### [Work request]
Please summarize the family history text below in two sentences.

### [Text segment]
* * * *

When Friedrich was nine, Napoleon was defeated. However, in the Rhineland they
kept the Napoleonic Code even though they had been annexed into Bavaria as a
separate state. There were demonstrations and riots from the lowers classes. The
young men were getting conscripted into the army. Also, taxes were high and in
the 1820's farm production was down. There was talk of America.
Friedrich Gröninger was the first to leave. He was the youngest of at
least eight children. In February of 1832 when he was twenty-seven years
old, he married Margaretha Veiock who had an illegitimate child born two years
earlier. He may have been the father of this child as his brother,
Andreas, had served as her sponsor. Possibly Friedrich was off serving in
the army and could not get home in time to marry Margareta. She was
pregnant with her second child when they married and they left shortly
thereafter for America. Friedrich's sister, Anna Maria Gröninger married to
Conrad Zimmerle, probably travelled with them. Both families are attending
the Smithfield United Church of Christ in Pittsburgh by January of 1833.
Their next four children were born in Pittsburgh. Another two of his siblings,
Mathias Gröninger and Christina Gröninger Helfer, came over in 1837 and attended
the Smithfield church. A baby daughter of Friedrich Gröninger died
there in 1838. Then in 1839 he, under the name of Fredrick Craninger, got
a Federal land grant for 80 acres of land in southern Indiana.

* * * *

### [Data section]
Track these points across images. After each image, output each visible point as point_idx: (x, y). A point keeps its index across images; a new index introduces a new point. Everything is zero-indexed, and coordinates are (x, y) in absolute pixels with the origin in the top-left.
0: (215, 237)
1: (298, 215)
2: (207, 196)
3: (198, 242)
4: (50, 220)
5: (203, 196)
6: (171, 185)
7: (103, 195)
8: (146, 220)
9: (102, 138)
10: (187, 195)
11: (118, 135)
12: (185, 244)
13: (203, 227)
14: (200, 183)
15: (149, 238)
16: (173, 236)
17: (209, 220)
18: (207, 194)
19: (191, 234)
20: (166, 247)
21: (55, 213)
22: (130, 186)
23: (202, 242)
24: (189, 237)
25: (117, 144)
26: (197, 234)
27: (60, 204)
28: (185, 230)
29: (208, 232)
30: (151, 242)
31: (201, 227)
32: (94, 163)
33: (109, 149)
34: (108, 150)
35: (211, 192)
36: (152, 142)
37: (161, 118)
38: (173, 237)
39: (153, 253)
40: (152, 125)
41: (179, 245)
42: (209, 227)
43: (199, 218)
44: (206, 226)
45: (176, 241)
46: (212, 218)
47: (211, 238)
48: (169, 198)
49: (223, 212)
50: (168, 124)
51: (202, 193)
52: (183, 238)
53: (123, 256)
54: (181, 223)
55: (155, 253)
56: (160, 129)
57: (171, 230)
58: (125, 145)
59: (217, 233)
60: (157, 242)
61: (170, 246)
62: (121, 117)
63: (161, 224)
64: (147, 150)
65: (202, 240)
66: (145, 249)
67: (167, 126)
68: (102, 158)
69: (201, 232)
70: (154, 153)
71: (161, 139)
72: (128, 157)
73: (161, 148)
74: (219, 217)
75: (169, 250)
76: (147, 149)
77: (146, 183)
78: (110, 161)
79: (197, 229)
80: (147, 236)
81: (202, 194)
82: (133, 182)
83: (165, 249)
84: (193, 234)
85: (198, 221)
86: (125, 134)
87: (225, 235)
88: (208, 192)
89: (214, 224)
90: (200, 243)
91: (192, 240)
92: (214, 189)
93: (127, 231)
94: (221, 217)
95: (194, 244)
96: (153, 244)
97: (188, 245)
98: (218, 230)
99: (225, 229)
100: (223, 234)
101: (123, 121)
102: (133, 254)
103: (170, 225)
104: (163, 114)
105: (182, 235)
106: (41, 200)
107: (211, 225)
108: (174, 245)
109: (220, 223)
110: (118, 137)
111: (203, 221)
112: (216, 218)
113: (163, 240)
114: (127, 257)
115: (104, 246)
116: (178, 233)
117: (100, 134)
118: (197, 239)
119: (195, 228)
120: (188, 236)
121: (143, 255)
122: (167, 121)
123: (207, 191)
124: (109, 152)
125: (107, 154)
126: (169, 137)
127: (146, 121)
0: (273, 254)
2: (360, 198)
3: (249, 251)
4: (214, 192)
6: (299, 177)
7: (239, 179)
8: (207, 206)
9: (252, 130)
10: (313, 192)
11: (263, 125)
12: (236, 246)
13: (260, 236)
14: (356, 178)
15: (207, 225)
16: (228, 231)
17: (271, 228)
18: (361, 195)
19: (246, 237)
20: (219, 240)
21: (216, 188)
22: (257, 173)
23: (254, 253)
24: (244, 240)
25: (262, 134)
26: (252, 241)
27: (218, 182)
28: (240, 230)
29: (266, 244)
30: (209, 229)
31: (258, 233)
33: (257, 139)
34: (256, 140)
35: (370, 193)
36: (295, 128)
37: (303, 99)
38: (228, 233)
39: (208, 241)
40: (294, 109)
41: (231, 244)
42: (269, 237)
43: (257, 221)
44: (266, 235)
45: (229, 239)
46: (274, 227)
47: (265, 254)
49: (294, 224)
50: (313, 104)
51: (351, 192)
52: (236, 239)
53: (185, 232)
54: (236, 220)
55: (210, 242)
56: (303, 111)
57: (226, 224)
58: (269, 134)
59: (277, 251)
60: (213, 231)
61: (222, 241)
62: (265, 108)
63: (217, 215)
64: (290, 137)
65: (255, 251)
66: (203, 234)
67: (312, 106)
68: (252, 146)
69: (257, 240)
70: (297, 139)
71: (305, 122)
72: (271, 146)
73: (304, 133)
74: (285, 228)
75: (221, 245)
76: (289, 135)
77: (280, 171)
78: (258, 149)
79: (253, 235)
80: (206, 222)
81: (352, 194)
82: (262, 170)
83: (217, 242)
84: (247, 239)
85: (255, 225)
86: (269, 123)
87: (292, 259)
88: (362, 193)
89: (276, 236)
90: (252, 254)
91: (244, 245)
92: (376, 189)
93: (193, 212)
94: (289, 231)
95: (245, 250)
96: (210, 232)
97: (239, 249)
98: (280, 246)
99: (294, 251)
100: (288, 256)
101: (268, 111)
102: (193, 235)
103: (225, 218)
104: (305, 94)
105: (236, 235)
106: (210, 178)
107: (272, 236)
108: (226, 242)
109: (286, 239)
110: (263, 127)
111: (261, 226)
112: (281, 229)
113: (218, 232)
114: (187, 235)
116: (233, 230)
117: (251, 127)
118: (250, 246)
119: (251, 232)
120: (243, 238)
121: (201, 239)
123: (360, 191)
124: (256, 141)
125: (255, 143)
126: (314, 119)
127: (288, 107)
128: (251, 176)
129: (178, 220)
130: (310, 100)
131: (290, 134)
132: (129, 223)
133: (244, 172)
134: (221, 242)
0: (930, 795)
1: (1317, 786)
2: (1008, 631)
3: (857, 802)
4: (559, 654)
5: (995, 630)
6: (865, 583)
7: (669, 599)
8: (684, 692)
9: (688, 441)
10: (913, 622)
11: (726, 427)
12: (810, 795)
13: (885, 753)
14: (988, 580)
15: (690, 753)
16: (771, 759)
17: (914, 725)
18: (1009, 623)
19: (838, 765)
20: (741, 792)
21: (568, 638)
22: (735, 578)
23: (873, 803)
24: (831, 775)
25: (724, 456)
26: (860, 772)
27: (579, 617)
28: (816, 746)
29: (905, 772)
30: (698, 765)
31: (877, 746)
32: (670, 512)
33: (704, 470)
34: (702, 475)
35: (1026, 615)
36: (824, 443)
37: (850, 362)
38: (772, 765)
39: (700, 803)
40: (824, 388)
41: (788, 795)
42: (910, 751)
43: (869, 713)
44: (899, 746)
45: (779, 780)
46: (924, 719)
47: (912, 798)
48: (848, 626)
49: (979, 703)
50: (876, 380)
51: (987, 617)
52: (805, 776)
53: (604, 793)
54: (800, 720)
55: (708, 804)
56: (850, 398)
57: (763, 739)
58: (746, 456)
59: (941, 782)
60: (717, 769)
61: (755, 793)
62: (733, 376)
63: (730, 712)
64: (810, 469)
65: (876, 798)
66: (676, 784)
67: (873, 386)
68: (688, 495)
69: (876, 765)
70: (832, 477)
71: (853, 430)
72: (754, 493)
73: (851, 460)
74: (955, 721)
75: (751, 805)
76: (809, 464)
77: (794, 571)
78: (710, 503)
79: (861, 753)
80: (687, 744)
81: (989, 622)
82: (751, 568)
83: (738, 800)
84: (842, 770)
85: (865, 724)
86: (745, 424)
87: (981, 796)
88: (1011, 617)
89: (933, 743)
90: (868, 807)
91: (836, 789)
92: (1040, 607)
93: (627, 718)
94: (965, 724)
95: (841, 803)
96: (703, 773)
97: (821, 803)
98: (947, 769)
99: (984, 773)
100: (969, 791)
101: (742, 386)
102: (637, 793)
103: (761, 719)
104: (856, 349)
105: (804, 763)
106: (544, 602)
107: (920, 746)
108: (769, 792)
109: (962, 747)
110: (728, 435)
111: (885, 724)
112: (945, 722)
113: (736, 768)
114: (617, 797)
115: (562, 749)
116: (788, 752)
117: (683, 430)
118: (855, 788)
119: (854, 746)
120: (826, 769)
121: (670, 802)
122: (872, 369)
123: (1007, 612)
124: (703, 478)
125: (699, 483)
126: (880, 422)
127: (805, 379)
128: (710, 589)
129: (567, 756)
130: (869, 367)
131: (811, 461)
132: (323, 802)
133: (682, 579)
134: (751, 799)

* * * *

### [Result for this task]
After Napoleon's defeat, the Rhineland saw riots, conscription of young men, high taxes and poor farm production, and there was talk of America. Friedrich Gröninger was the first to leave: he married Margaretha Veiock in February 1832, left for America soon after, was attending the Smithfield United Church of Christ in Pittsburgh by January 1833, and in 1839 received a Federal land grant for 80 acres in southern Indiana.